What's the reasoning behind the choice of values, and how do they create a difficult-but-usually-solvable maze so reliably?

Do you see, how the function's inputs are the bits to the top and to the left of the space where the output is? It reminds me of the Floyd-Steinberg dithering algorithm. It's a computationally cheap way to apply a function to a 2D grid.

So the solvability of the maze depends on the choice of wall or open for every space in the grid. We know it must depend only on very local context, and only on the context immediately above or to the left of the space in the grid. So the algorithm is explained in Mächler and Naccache (thanks to @snek for finding that!). They list the invariants necessary for the algorithm to work. My understanding of that paper is the following. I will list the invariants here in the order given by the paper, but I will explain them in a different order.

The invariants:

  1. No 2 × 2 squares of the same type are allowed
  2. No wall or path is allowed to start or end with thickness one
  3. Every path in any given line must be connected to a path in the next line

Invariant #3 ensures that there are no dead ends as you travel in the vertical direction, since it makes sure there's somewhere for the player to go. And sure enough, that's the easy case. Using this rule alone, you could just have a single corridor running up and down the screen: a very simple and boring but obviously solvable maze. That's why the other two invariants are there.

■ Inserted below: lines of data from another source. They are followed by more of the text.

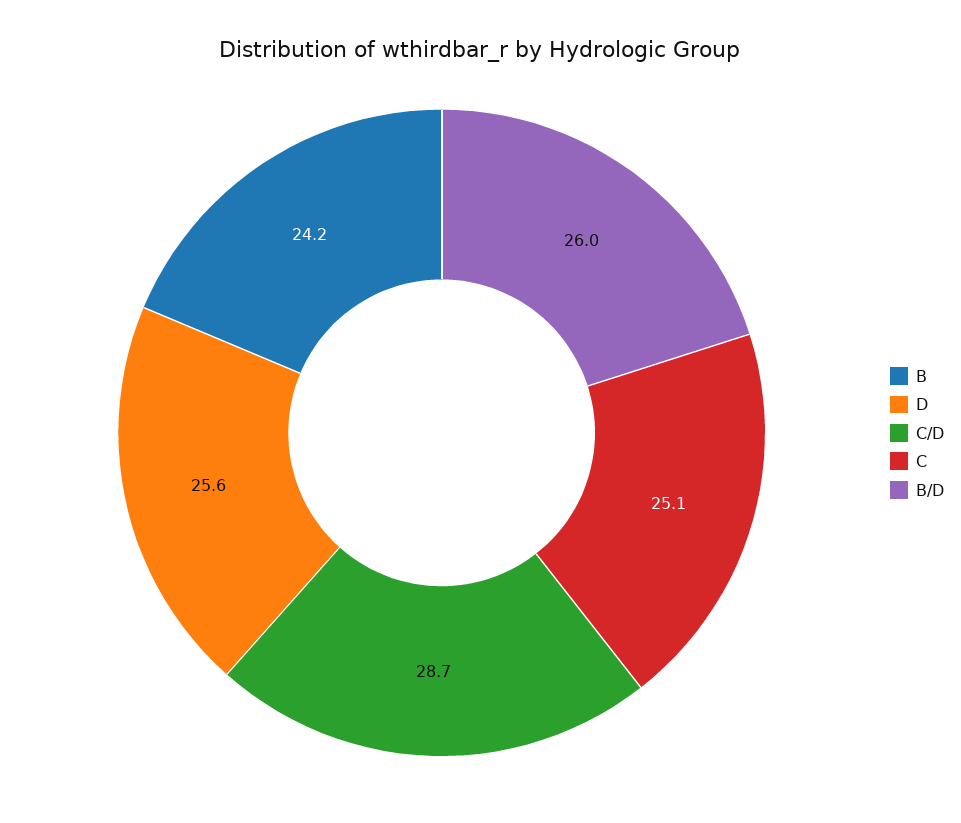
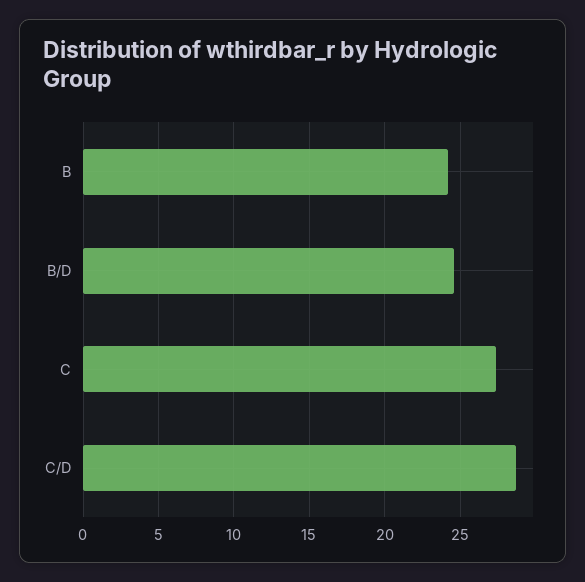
  {
    "B": 24.2,
-   "D": 25.6,
    "C/D": 28.7,
-   "C": 25.1,
+   "C": 27.5,
-   "B/D": 26
+   "B/D": 24.5
  }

Invariant #1 has to do with the feedback function of the LFSR. A poorly-chosen feedback function would make the LFSR cycle round a few uninteresting values. That's because the function's input space is as little as five bits; if three of those are the same, the LFSR would cease to generate more interesting maze.

Invariant #2 has a missing word in the description in the numbered list: it means that walls or paths may not end vertically unless they have a width of at least 2. This invariant means that the algorithm will not generate a boring, single, vertical corridor like I described in the note to invariant #3. (In the implementation in Entombed, there is an exception to invariant #2, and it has to do with the "imagined" values across the edge of the maze, which means that an unreachable vertical corridor is possible at the edge of the maze)

These three rules are enforced by the choice of 0 or 1 for the LFSR's output bit. In some cases where the choice of 0 or 1 cannot violate any of the three invariants, the input is instead taken from the PRNG so that more state is injected to the maze generation.